== WHAT TO DO ==
Among the lines below, a stretch begins at the one with "Keep current but don't expand, Fully" and ends at the one with "Precipitation Corrected (mm/day), '12: 7". Repeat that stretch exactly, ends included.

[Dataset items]

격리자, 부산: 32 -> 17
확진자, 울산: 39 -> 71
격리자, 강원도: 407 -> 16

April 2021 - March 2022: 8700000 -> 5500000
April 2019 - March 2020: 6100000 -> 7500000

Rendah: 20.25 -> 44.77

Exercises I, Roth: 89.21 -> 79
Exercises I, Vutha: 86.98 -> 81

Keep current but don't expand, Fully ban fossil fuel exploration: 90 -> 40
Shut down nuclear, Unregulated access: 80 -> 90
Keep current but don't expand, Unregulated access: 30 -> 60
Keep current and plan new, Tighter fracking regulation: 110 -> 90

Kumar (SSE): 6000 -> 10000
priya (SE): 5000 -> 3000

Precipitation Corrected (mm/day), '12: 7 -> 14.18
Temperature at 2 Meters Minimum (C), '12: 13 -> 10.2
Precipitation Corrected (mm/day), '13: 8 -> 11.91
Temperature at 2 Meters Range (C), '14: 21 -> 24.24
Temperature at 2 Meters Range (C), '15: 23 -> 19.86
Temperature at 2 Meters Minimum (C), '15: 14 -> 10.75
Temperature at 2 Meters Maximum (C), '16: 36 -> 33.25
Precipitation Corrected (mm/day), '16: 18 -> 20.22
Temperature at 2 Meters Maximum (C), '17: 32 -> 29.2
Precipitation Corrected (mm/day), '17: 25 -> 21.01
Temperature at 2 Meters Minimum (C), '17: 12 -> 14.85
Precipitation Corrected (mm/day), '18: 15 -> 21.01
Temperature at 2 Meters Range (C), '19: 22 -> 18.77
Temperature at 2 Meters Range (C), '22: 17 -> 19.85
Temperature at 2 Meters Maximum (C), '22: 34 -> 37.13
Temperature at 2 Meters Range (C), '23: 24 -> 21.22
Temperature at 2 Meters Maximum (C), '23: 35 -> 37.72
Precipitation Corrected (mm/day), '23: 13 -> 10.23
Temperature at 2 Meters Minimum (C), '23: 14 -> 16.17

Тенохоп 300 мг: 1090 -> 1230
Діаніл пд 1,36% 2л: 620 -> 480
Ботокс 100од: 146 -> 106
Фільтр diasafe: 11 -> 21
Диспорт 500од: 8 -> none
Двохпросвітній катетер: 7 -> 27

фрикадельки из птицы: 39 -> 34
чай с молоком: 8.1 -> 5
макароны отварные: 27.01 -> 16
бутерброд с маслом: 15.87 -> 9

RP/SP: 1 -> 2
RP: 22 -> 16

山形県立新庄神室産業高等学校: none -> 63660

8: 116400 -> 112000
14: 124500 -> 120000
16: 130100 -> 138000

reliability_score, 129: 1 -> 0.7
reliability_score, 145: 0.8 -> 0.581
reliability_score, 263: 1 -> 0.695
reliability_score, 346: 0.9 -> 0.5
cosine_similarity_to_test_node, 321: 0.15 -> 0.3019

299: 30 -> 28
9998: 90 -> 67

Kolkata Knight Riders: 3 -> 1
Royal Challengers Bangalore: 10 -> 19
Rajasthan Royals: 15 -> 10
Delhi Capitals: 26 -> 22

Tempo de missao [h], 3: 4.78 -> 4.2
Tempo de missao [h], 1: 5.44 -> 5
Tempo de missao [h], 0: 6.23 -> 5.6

== SOLUTION ==
Keep current but don't expand, Fully ban fossil fuel exploration: 90 -> 40
Shut down nuclear, Unregulated access: 80 -> 90
Keep current but don't expand, Unregulated access: 30 -> 60
Keep current and plan new, Tighter fracking regulation: 110 -> 90

Kumar (SSE): 6000 -> 10000
priya (SE): 5000 -> 3000

Precipitation Corrected (mm/day), '12: 7 -> 14.18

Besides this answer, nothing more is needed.